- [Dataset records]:
::::::

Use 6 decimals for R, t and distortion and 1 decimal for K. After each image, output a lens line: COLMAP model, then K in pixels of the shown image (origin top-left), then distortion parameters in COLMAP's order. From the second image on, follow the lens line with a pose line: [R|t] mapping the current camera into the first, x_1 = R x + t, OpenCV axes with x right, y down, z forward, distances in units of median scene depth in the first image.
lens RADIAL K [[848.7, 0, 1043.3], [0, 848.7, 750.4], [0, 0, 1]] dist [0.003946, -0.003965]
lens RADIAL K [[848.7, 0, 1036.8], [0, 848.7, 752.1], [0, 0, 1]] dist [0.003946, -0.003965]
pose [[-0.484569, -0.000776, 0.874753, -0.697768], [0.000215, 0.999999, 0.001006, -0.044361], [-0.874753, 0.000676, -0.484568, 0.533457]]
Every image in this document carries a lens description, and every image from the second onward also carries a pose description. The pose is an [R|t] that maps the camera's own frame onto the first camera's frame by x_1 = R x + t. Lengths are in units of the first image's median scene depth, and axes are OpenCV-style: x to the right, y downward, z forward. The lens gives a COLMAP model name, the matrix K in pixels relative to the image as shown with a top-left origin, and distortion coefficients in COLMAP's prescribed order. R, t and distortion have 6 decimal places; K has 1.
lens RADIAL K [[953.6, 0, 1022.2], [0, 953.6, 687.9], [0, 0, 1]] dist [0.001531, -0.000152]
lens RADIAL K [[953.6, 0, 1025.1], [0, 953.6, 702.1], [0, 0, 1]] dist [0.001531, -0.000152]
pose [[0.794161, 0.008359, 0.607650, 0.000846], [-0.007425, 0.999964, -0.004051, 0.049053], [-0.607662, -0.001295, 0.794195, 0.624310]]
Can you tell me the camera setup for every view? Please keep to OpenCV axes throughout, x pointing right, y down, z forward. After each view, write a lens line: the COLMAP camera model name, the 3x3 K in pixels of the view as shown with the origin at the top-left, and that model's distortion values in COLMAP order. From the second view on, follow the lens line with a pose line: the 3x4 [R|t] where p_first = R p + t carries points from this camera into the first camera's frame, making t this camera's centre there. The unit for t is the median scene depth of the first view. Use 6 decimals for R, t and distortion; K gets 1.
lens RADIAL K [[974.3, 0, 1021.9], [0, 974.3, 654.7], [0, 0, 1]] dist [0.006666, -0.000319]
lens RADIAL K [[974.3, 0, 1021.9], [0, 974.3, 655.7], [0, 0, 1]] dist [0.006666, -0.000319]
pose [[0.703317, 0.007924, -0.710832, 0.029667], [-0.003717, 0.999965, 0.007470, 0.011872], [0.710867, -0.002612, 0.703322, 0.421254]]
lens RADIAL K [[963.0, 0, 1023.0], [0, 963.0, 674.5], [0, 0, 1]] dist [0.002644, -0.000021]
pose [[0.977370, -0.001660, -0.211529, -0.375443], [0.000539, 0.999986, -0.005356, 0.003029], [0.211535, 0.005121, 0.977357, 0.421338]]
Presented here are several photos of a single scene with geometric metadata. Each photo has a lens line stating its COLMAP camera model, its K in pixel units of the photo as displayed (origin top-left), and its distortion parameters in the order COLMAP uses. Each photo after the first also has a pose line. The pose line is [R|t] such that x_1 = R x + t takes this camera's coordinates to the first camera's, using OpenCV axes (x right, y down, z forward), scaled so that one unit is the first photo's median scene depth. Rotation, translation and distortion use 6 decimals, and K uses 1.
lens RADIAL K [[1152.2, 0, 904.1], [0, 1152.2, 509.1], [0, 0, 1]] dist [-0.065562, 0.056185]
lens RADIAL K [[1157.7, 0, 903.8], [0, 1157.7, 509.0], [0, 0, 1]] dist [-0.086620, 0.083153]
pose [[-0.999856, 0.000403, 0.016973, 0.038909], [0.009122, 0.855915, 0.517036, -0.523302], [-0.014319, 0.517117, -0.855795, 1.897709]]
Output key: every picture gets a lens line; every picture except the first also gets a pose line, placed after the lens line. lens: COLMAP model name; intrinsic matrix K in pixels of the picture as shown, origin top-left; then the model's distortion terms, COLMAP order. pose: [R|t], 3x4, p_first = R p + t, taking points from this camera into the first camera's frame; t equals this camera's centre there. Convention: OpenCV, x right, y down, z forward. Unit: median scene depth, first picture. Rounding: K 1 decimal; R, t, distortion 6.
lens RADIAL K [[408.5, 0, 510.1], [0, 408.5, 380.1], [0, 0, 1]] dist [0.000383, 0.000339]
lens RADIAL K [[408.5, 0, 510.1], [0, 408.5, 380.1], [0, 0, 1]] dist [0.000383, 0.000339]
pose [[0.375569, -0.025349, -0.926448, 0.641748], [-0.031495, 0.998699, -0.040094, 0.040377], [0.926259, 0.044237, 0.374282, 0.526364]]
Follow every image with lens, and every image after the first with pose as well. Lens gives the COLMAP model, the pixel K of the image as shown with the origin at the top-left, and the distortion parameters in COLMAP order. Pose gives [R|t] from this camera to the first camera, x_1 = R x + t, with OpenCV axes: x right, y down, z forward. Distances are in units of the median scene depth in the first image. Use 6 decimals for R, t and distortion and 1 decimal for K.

::::::

- [INSTRUCTIONS TO FOLLOW]: Pull every line out of the listing above and reproduce each one character for character, in its original order.

- [TASK RESPONSE]:
Use 6 decimals for R, t and distortion and 1 decimal for K. After each image, output a lens line: COLMAP model, then K in pixels of the shown image (origin top-left), then distortion parameters in COLMAP's order. From the second image on, follow the lens line with a pose line: [R|t] mapping the current camera into the first, x_1 = R x + t, OpenCV axes with x right, y down, z forward, distances in units of median scene depth in the first image.
lens RADIAL K [[848.7, 0, 1043.3], [0, 848.7, 750.4], [0, 0, 1]] dist [0.003946, -0.003965]
lens RADIAL K [[848.7, 0, 1036.8], [0, 848.7, 752.1], [0, 0, 1]] dist [0.003946, -0.003965]
pose [[-0.484569, -0.000776, 0.874753, -0.697768], [0.000215, 0.999999, 0.001006, -0.044361], [-0.874753, 0.000676, -0.484568, 0.533457]]
Every image in this document carries a lens description, and every image from the second onward also carries a pose description. The pose is an [R|t] that maps the camera's own frame onto the first camera's frame by x_1 = R x + t. Lengths are in units of the first image's median scene depth, and axes are OpenCV-style: x to the right, y downward, z forward. The lens gives a COLMAP model name, the matrix K in pixels relative to the image as shown with a top-left origin, and distortion coefficients in COLMAP's prescribed order. R, t and distortion have 6 decimal places; K has 1.
lens RADIAL K [[953.6, 0, 1022.2], [0, 953.6, 687.9], [0, 0, 1]] dist [0.001531, -0.000152]
lens RADIAL K [[953.6, 0, 1025.1], [0, 953.6, 702.1], [0, 0, 1]] dist [0.001531, -0.000152]
pose [[0.794161, 0.008359, 0.607650, 0.000846], [-0.007425, 0.999964, -0.004051, 0.049053], [-0.607662, -0.001295, 0.794195, 0.624310]]
Can you tell me the camera setup for every view? Please keep to OpenCV axes throughout, x pointing right, y down, z forward. After each view, write a lens line: the COLMAP camera model name, the 3x3 K in pixels of the view as shown with the origin at the top-left, and that model's distortion values in COLMAP order. From the second view on, follow the lens line with a pose line: the 3x4 [R|t] where p_first = R p + t carries points from this camera into the first camera's frame, making t this camera's centre there. The unit for t is the median scene depth of the first view. Use 6 decimals for R, t and distortion; K gets 1.
lens RADIAL K [[974.3, 0, 1021.9], [0, 974.3, 654.7], [0, 0, 1]] dist [0.006666, -0.000319]
lens RADIAL K [[974.3, 0, 1021.9], [0, 974.3, 655.7], [0, 0, 1]] dist [0.006666, -0.000319]
pose [[0.703317, 0.007924, -0.710832, 0.029667], [-0.003717, 0.999965, 0.007470, 0.011872], [0.710867, -0.002612, 0.703322, 0.421254]]
lens RADIAL K [[963.0, 0, 1023.0], [0, 963.0, 674.5], [0, 0, 1]] dist [0.002644, -0.000021]
pose [[0.977370, -0.001660, -0.211529, -0.375443], [0.000539, 0.999986, -0.005356, 0.003029], [0.211535, 0.005121, 0.977357, 0.421338]]
Presented here are several photos of a single scene with geometric metadata. Each photo has a lens line stating its COLMAP camera model, its K in pixel units of the photo as displayed (origin top-left), and its distortion parameters in the order COLMAP uses. Each photo after the first also has a pose line. The pose line is [R|t] such that x_1 = R x + t takes this camera's coordinates to the first camera's, using OpenCV axes (x right, y down, z forward), scaled so that one unit is the first photo's median scene depth. Rotation, translation and distortion use 6 decimals, and K uses 1.
lens RADIAL K [[1152.2, 0, 904.1], [0, 1152.2, 509.1], [0, 0, 1]] dist [-0.065562, 0.056185]
lens RADIAL K [[1157.7, 0, 903.8], [0, 1157.7, 509.0], [0, 0, 1]] dist [-0.086620, 0.083153]
pose [[-0.999856, 0.000403, 0.016973, 0.038909], [0.009122, 0.855915, 0.517036, -0.523302], [-0.014319, 0.517117, -0.855795, 1.897709]]
Output key: every picture gets a lens line; every picture except the first also gets a pose line, placed after the lens line. lens: COLMAP model name; intrinsic matrix K in pixels of the picture as shown, origin top-left; then the model's distortion terms, COLMAP order. pose: [R|t], 3x4, p_first = R p + t, taking points from this camera into the first camera's frame; t equals this camera's centre there. Convention: OpenCV, x right, y down, z forward. Unit: median scene depth, first picture. Rounding: K 1 decimal; R, t, distortion 6.
lens RADIAL K [[408.5, 0, 510.1], [0, 408.5, 380.1], [0, 0, 1]] dist [0.000383, 0.000339]
lens RADIAL K [[408.5, 0, 510.1], [0, 408.5, 380.1], [0, 0, 1]] dist [0.000383, 0.000339]
pose [[0.375569, -0.025349, -0.926448, 0.641748], [-0.031495, 0.998699, -0.040094, 0.040377], [0.926259, 0.044237, 0.374282, 0.526364]]
Follow every image with lens, and every image after the first with pose as well. Lens gives the COLMAP model, the pixel K of the image as shown with the origin at the top-left, and the distortion parameters in COLMAP order. Pose gives [R|t] from this camera to the first camera, x_1 = R x + t, with OpenCV axes: x right, y down, z forward. Distances are in units of the median scene depth in the first image. Use 6 decimals for R, t and distortion and 1 decimal for K.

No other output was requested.